El cambio climático tiene también una dimensión moral. No todos pueden adaptarse a estos cambios. En cada desastre, los más pobres son quienes sufren más y se recuperan menos. Aquellas familias que viven junto a un río o en laderas no lo hacen por ignorancia, sino porque la desigualdad las ha empujado a esos lugares vulnerables. Enfrentar la crisis climática requiere, además, abordar la injusticia estructural que la agrava.

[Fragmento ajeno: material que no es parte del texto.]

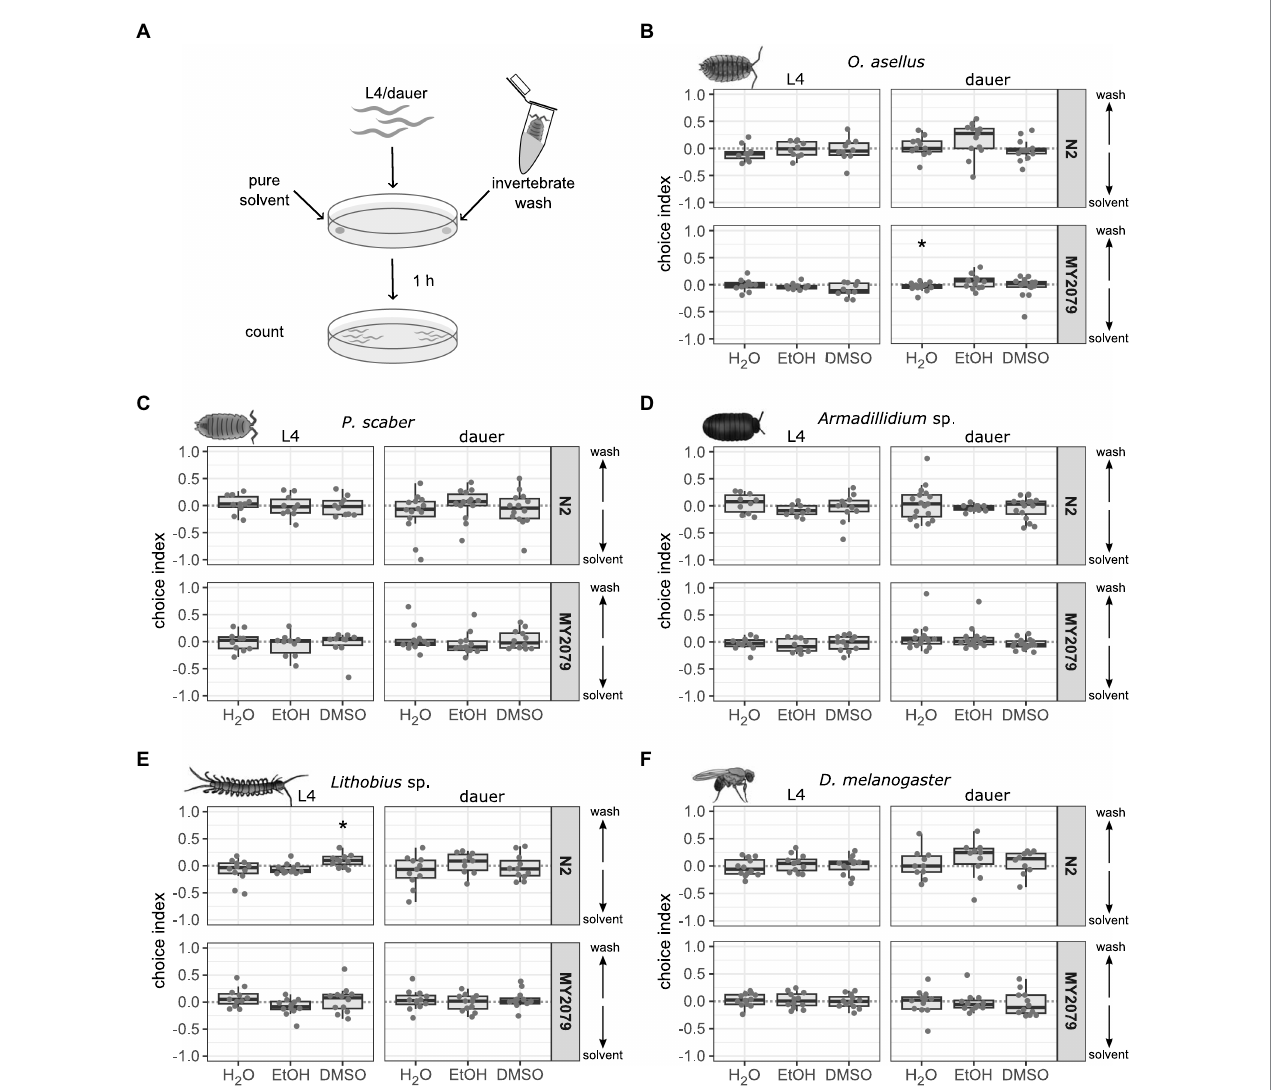
FIGURE 1 Caenorhabditis elegans strains N2 and MY2079 do not respond to most invertebrate washes with three different solvents. (A) Caenorhabditis elegans strains N2 and MY2079 were grown on OP50 and used as L4 or dauer larvae to evaluate their chemotactic response toward washes of potential invertebrate migration partners in three different solvents. A positive choice index indicates attraction to the invertebrate wash from (B) Oniscus asellus ( n = 10–17), (C) Porcellio scaber ( n = 10–16), (D) Armadillidium sp. ( n = 10–20), (E) Lithobius sp. ( n = 10–15), and (F) Drosophila melanogaster ( n = 11–12). A negative choice index indicates repulsion from the invertebrate wash, a choice index of 0 indicates equal choice of both sides. For comparison of choice indices with 0, the Wilcoxon signed-rank test with false discovery rate correction for multiple testing was applied. Data are presented as boxplots with the median as a thick horizontal line, the interquartile range as box, the whiskers as vertical lines, and each replicate depicted by a dot. Significance is designated to * p < 0.05. From left to right each panel shows boxes representing deionized water (H 2 O), ethanol (EtOH), or dimethyl sulfoxide (DMSO) washes (with 30–250 worms per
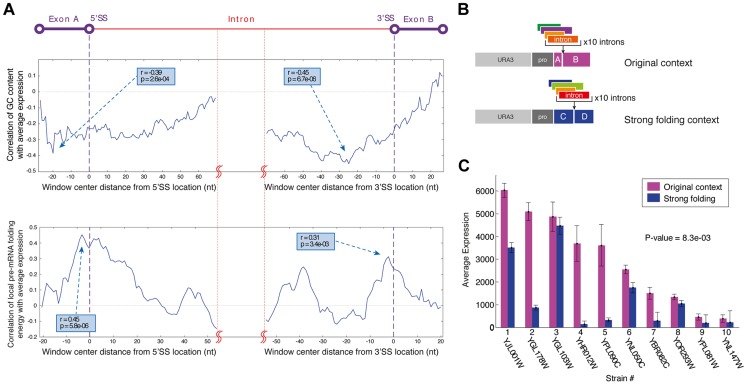
The exonic context of introns is a major regulatory determinant of gene expression.A) Profiles of the correlation of GC content (top) and local mRNA folding energy (bottom) around the 5′SS and 3′SS with YiFP expression levels identified these features as determinants affecting gene expression. Sliding window sizes are 50 nt for GC content and 40 nt for folding energy. B) Ten introns were inserted into a stronger folding location in the YFP to test this feature's effect on gene expression. C) Introns inserted into a location within the YFP reporter with stronger folding (blue) confer lower expression levels. Averages of three independent experiments are presented (paired t test p = 8.3e-03).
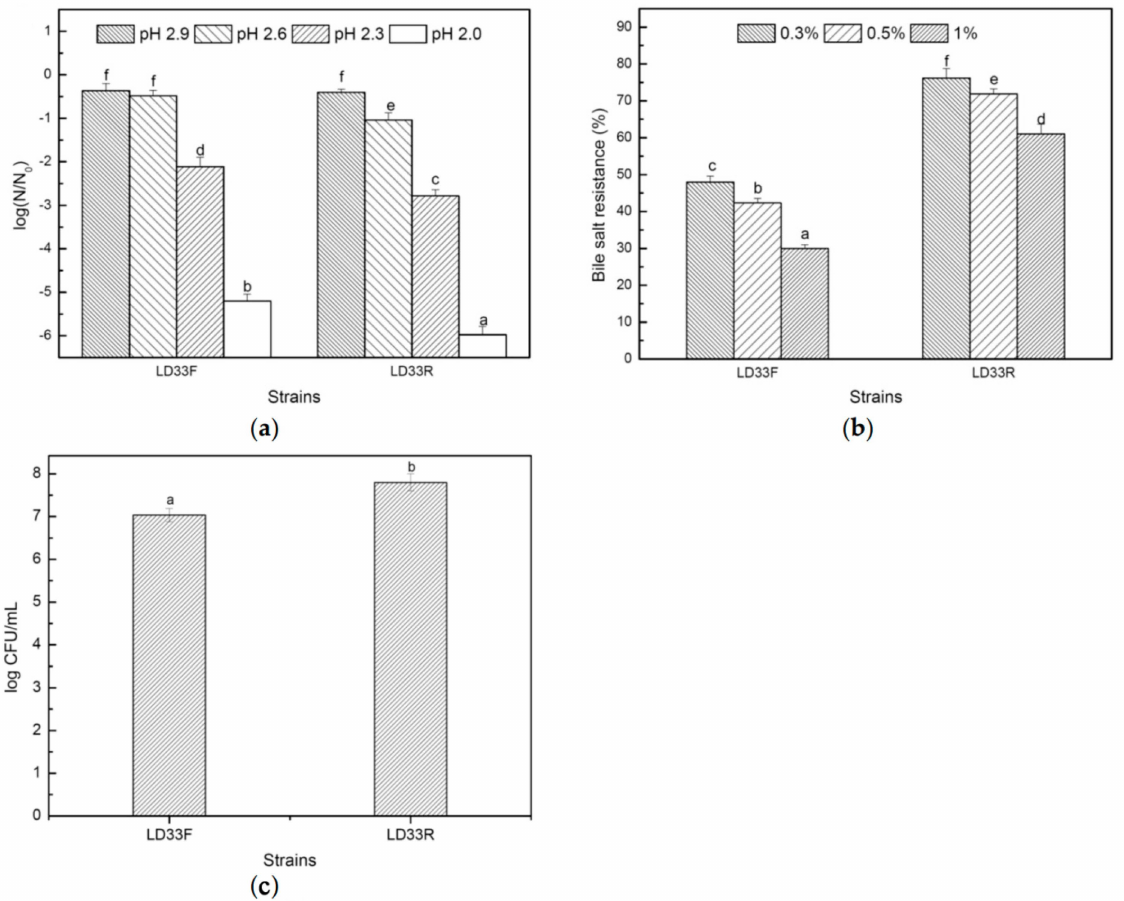
Figure 3. The probiotic effects of the strain E. faecalis LD33, including survival of E. faecalis LD33 ( a ) in an acid condition, ( b ) in bile salt condition, and ( c ) adhesion ability to colonic epithelium cells (HT-29 cells). LD33F and LD33R mean E. faecalis LD33 cultured under respiration-permissive and fermentation conditions, respectively. Different letters indicate significant differences ( p <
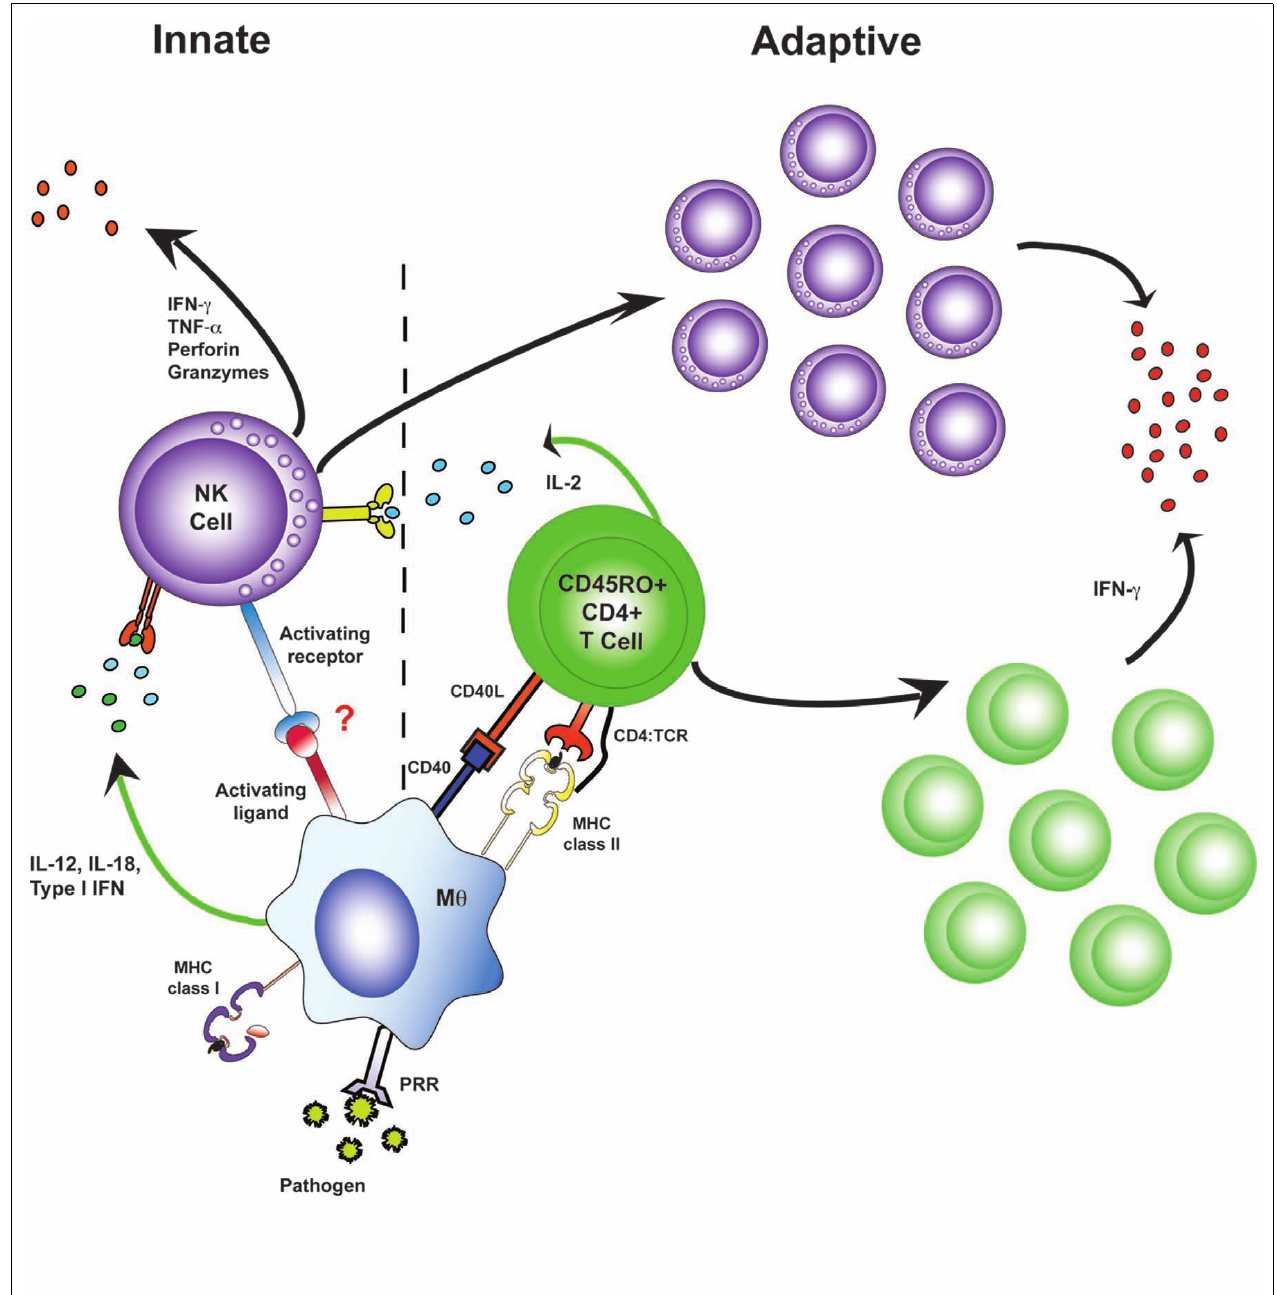
antigen-specific CD4 + T cells are a potent and immediate source of IL-2. Accessory cell signals synergize with this IL-2, resulting in rapid and robust “adaptive” NK cell responses, including NK cell proliferation, secretion of effector molecules, and killing of affected target cells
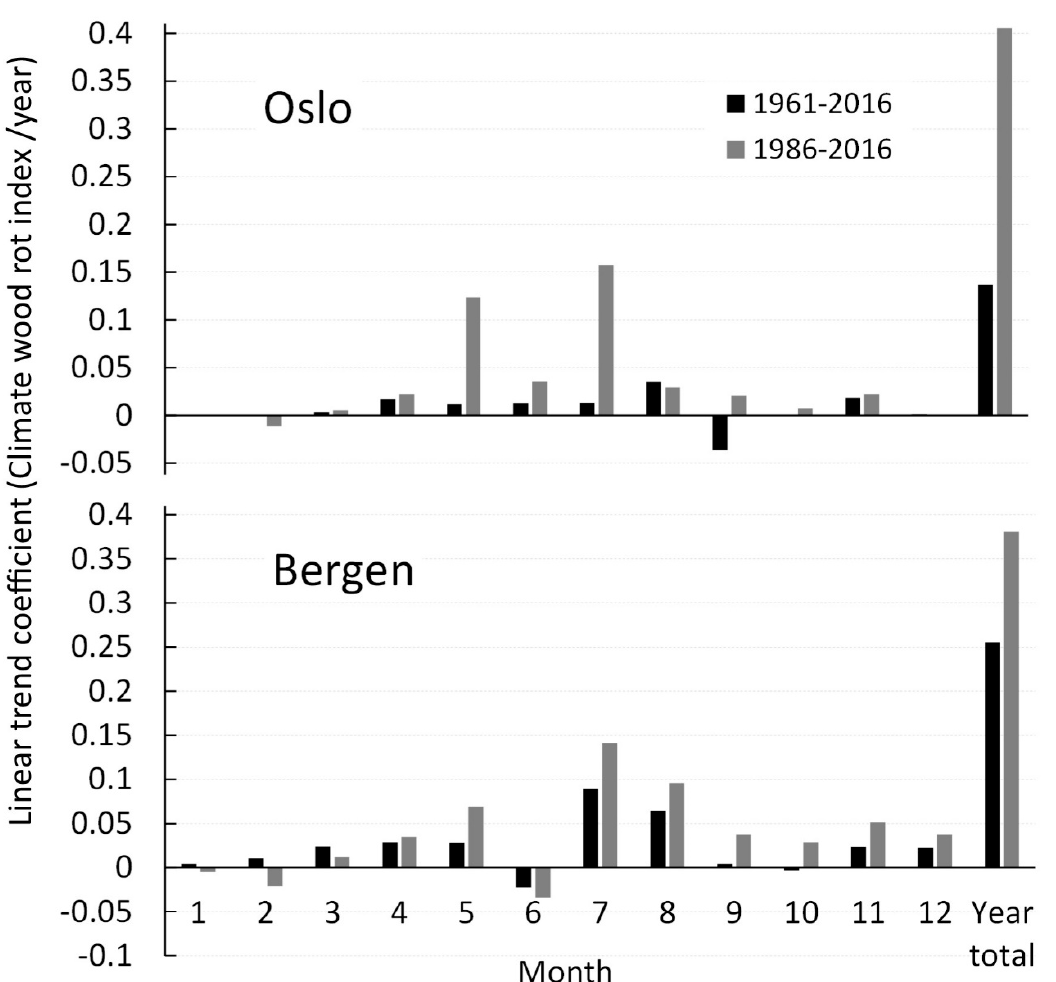
Figure 5. The linear trend coefficient values for the monthly and yearly climate index from 1961 and 1986 through to September 2016 in Oslo and Bergen.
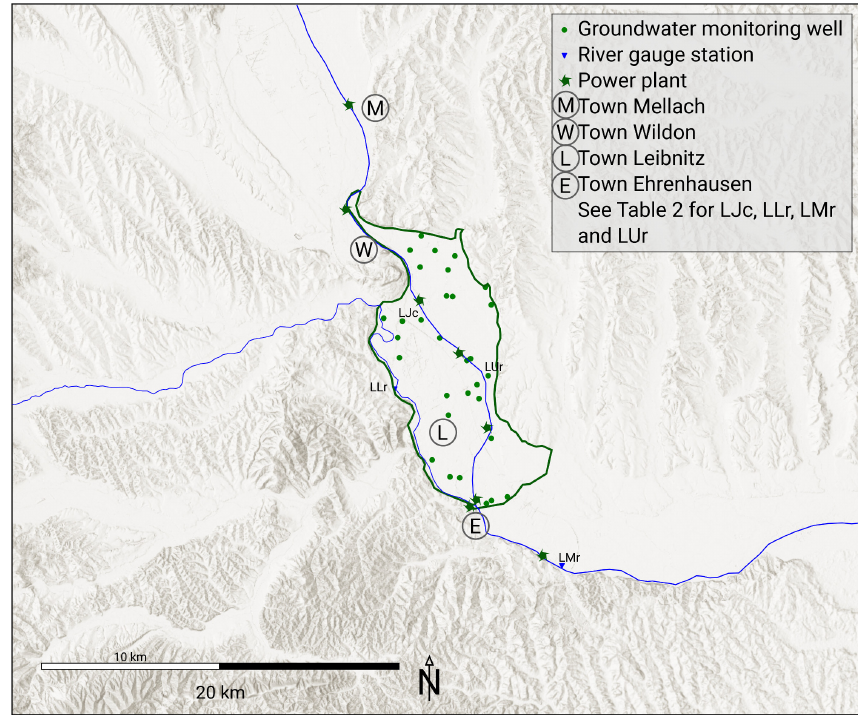
Figure B3. Detailed map for the Leibnitzer Feld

Las lluvias de octubre de 2025 han dejado más que estadísticas tristes. Han proporcionado una radiografía de un sistema que ya no puede soportar su propio peso, marcado por el abandono y la negación. No se puede hablar de sostenibilidad mientras los presupuestos para protección civil se recortan, mientras las universidades que generan conocimiento ambiental sobreviven con becas limitadas y mientras se desmantelan programas de prevención bajo la excusa de la austeridad.
Estas lluvias nos han recordado una verdad olvidada: la naturaleza no negocia. La verdadera soberanía no se mide en discursos, sino en la capacidad de un país para proteger a su gente. Aunque las lluvias han cesado, el mensaje sigue vigente: adaptarse ya no es una opción, es una cuestión de supervivencia. Si el Estado mexicano no convierte esta tragedia en un punto de inflexión, con políticas, leyes y presupuestos acordes al siglo XXI, lo que se avecina no será una próxima temporada de lluvias, sino una permanente temporada de desastre.